Shannon's Window: Reality and 'Ready, Set, Work'


  • November 13, 2015
  • /   Shannon Nickinson
  • /   education

The number of college graduates in a community can boost its economic bottom line.

Florida Gov. Rick Scott wants the state university system to aim high.

Scott announced the “Ready, Set, Work” College Challenge on Thursday at the Association of Florida Colleges Trustee Commission meeting in Lake Buena Vista.

He wants all 28 state colleges to participate by graduating 100 percent of their full-time students to attend a four-year university or begin a career.

The average state college graduation rate in Florida is 43 percent.

Pensacola State College’s President Ed Meadows has said he accepts the challenge.

It will be a big one.

Performance metrics

Colleges will be scored based on four categories:

— Completion rates for students.

— Retention rates for students.

— Job placement.

— Continuing education for graduates and the entry-level wages for graduates.

PSC lost $613,000 of their $34 million in base funding for this academic year because of the school’s showing on the state performance metrics announced this year.

PSC has the chance to recoup half of that lost funding when they give the state a progress report in December.

Earlier this year, Meadows said, administrators decided to focus on two of the metrics they felt they could most impact — retention rate and graduation rate.

PSC’s graduation rate was 34.65 percent for students who started in the fall of 2010 and finished within 150 percent of the time required to complete their degree.

If you measured how many students completed their degrees in twice the typical amount of time it should take, PSC’s completion rate is 46.3 percent.

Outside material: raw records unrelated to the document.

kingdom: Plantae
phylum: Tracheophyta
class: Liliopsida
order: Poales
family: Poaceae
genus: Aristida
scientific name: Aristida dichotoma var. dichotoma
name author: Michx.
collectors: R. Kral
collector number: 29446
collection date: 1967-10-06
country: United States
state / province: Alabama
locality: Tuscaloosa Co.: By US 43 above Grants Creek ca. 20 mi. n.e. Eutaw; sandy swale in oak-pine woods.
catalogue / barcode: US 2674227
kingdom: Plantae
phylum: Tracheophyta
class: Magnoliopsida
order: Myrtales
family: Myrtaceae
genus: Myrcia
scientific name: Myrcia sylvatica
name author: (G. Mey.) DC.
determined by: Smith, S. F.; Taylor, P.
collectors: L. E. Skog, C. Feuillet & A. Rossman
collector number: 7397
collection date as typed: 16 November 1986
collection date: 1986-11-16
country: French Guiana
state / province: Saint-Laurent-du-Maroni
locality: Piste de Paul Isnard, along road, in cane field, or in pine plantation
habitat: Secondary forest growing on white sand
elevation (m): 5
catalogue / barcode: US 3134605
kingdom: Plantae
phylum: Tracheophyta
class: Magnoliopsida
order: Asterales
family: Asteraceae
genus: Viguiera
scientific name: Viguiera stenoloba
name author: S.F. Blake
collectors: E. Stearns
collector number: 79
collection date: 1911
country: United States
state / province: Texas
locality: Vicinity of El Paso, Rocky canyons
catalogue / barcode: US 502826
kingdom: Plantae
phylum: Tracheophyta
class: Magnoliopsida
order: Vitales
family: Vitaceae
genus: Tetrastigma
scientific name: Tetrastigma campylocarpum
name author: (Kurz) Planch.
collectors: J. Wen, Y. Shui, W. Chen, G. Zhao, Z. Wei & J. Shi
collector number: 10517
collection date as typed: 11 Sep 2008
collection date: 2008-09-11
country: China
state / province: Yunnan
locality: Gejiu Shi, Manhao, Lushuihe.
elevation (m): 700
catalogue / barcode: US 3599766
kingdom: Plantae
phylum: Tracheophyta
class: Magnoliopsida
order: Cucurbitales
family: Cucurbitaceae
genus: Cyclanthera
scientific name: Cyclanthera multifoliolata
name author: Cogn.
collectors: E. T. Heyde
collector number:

The improvement plan PSC submitted to the state says an expanded student orientation program, expand group advising to branch campuses, and a peer-to-peer mentoring program for at-risk students are among the steps the college will take to improve graduation and retention rates.

In July, Meadows said that PSC would add advisors to the staff, create a dashboard to tracks red flags (absenteeism, dropping out after one semester, poor mid-term grades) that may hold students back, even opening up scholarship money for students who just a couple of credit shy of graduating and couldn’t complete their degree for financial reasons.

Clearly data show that jobs with higher wages require more training than a high school diploma. College graduates tend to earn more than those without degrees.

Data from the Studer Community Institute’s metro report indicates that only 10.4 percent of the people in Escambia County — and 9.4 percent of the people in Santa Rosa County — have an associate’s degree.

In both counties only about 15 percent of the population holds a bachelor’s degree.

Which means many of our citizens are missing out on earning opportunities by not pursuing and completing a post-secondary degree.

“We want to diversify our economy and have the most skilled workforce so more businesses will want to move to Florida,” says Scott’s news release. “That means we must have an educated workforce ready to fill jobs in competitive fields.”

A gap analysis of the Pensacola area job market conducted by the Haas Center for Business Research and Economic Development at the University of West Florida for the Greater Pensacola Chamber of Commerce focused on what jobs would be in demand locally and how well the local education pipeline matched those needs.

It report focused on two industry clusters — advanced manufacturing and information technology — as key to improving the metro area’s labor prospects.

It found that as demand will increase in those clusters, the workforce education pipeline won’t produce enough workers with the right skills to meet all of that demand.

State colleges can be a key gateway to an education, higher skills and ultimately, a better job and a better quality of life.

The governor’s goal is laudable. But the data for Pensacola shows we are in the beginning of a long walk.

One that will require collaboration from the secondary school system, the state college system and the community to make successfully.